Наполеон — из беседы его с Балашевым это ясно прежде всего — не умен; он ведет себя, как человек, не имеющий понятия об искусстве политики, самообладании, скромности, лжи, и об еще высшем искусстве обходиться без политики, быть правдивым, быть искренним, предаваться всем порывам чувств, но, конечно, лишь тогда и постольку, когда и поскольку это выгодно. Не потому Наполеон здесь кажется неумным, что предается до самозабвения «беспричинному гневу» — иногда страсть в политике бывает полезнее, чем бесстрастие — а потому, что гнев его бесцелен, что он ослабляет его, делает не страшным, а почти смешным, жалким в глазах Балашева — следовательно, и в глазах императора Александра.

• [ИСХОДНЫЕ ДАННЫЕ]:
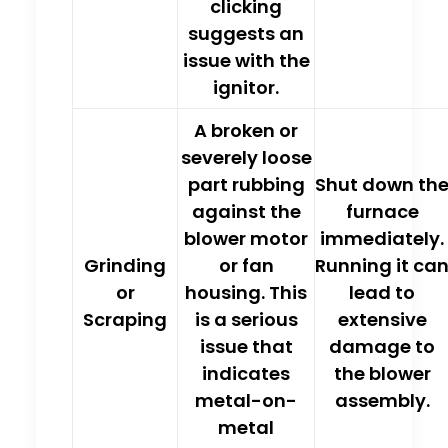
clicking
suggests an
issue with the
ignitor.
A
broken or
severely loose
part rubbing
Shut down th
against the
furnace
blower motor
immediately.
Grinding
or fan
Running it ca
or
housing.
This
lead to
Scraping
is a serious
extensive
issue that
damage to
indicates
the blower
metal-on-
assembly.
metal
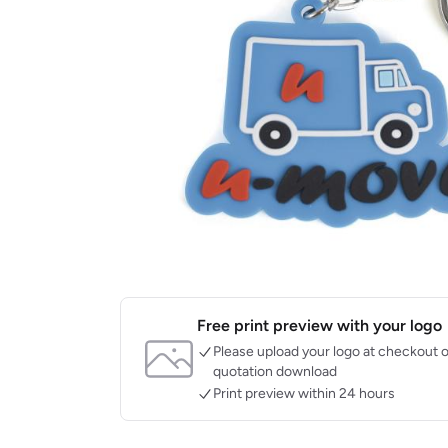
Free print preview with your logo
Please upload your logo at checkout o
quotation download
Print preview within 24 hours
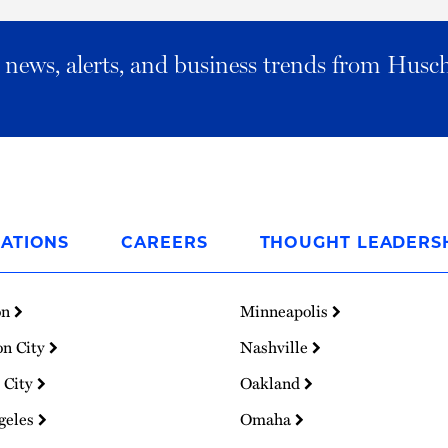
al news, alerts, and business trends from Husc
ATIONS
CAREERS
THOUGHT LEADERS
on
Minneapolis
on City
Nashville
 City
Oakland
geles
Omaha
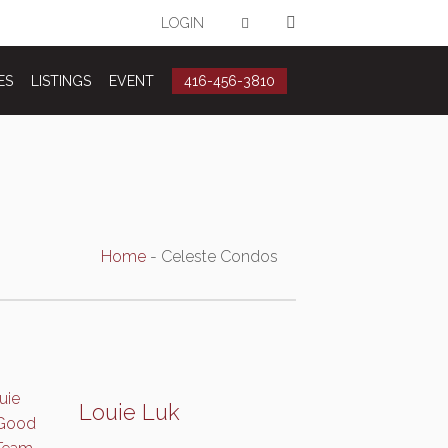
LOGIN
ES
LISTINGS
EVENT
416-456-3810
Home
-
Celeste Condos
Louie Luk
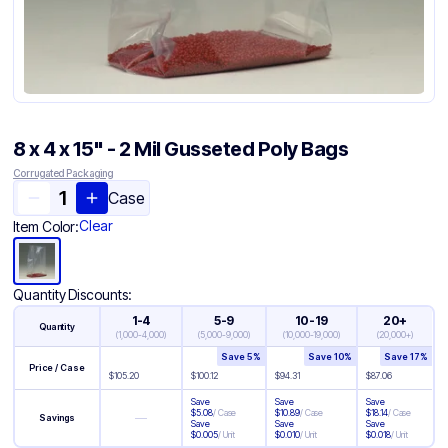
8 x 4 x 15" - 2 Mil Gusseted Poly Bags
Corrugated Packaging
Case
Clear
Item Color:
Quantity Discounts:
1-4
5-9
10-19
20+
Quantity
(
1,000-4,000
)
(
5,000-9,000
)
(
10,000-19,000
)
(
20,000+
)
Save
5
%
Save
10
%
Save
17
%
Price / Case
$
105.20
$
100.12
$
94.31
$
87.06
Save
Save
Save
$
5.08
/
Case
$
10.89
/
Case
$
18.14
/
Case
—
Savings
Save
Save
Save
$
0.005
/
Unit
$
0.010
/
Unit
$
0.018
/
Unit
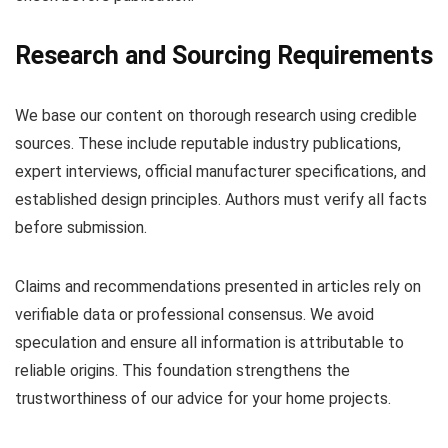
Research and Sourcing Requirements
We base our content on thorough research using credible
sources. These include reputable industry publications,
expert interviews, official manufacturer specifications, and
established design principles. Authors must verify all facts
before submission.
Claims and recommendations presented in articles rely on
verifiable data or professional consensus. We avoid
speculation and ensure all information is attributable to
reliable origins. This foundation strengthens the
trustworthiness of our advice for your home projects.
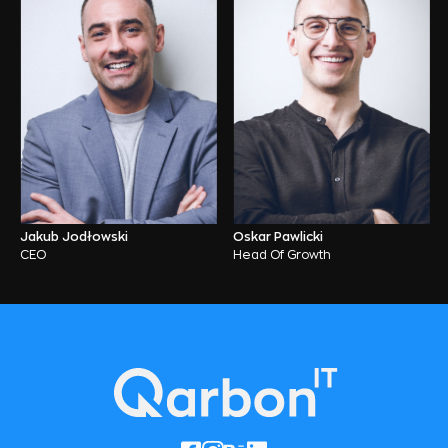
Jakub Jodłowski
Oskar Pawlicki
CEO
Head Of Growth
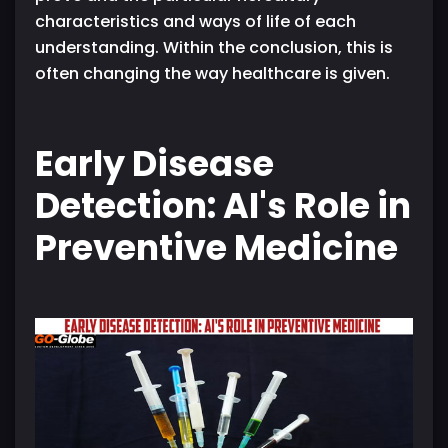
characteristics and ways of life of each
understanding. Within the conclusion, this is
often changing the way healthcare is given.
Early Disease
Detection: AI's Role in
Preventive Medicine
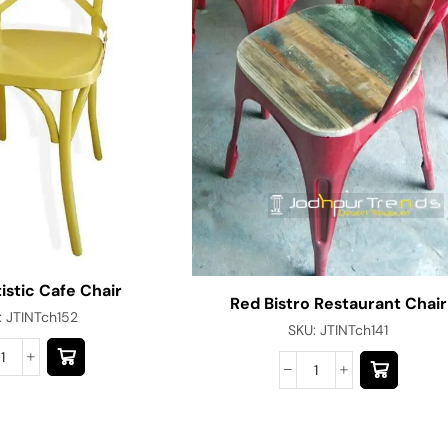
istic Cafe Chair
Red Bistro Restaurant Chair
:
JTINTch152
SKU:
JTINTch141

• [ЗАДАЧИ ДЛЯ РЕШЕНИЯ]:
#1 Пожалуйста, обновите записи, начиная со строки с «characteristics and ways of life of each» и до самого конца записей: замените «Red» на «Blue», а всё остальное оставьте без изменений. Картинки в ответ не включайте.
#2 Напишите продолжение отрывка о Наполеоне и Балашеве, начав сразу после его последнего предложения.
Отрывок и записи между собой никак не связаны.

• [СПИСОК ОТВЕТОВ]:
#1
characteristics and ways of life of each
understanding. Within the conclusion, this is
often changing the way healthcare is given.
Early Disease
Detection: AI's Role in
Preventive Medicine
istic Cafe Chair
Blue Bistro Restaurant Chair
:
JTINTch152
SKU:
JTINTch141

#2
Далее, во время и после обеда, за кофеем, Наполеон обнаруживает отсутствие уже не только высших, но и самых низших умственных способностей, отсутствие первобытного инстинкта животной хитрости, свойственного даже в большей мере глупым, нежели умным людям, и порождаемого в них чувством самосохранения, которое, с точки зрения самого Л. Толстого, именно у Наполеона, при его опасном положении и безмерном себялюбии, должно быть в высшей степени развито. С беспомощною откровенностью, с простосердечною болтливостью, обнажает он перед послом русского императора все свои слабости, так сказать, выдает ему себя головой. Убежденный, что «Балашев после его обеда сделался его другом и обожателем», он говорит ему вещи, оскорбительные для русского государя и России, «не сомневаясь в том», что слова его «не могут не быть приятными его собеседнику, так как они доказывают превосходство его, Наполеона, над Александром». — «Балашев наклонил голову, видом своим показывая, что он желал бы откланяться, и слушает только потому, что он не может не слушать того, что ему говорят. Наполеон не замечал этого выражения; он обращался к Балашеву, не как к послу своего врага, а как к человеку, который теперь вполне предан ему и должен радоваться унижению своего бывшего господина». — «Ну-с, что ж вы ничего не говорите, обожатель и придворный императора Александра? — сказал он, как будто смешно было быть в его присутствии чьим-нибудь придворным и обожателем, кроме его, Наполеона».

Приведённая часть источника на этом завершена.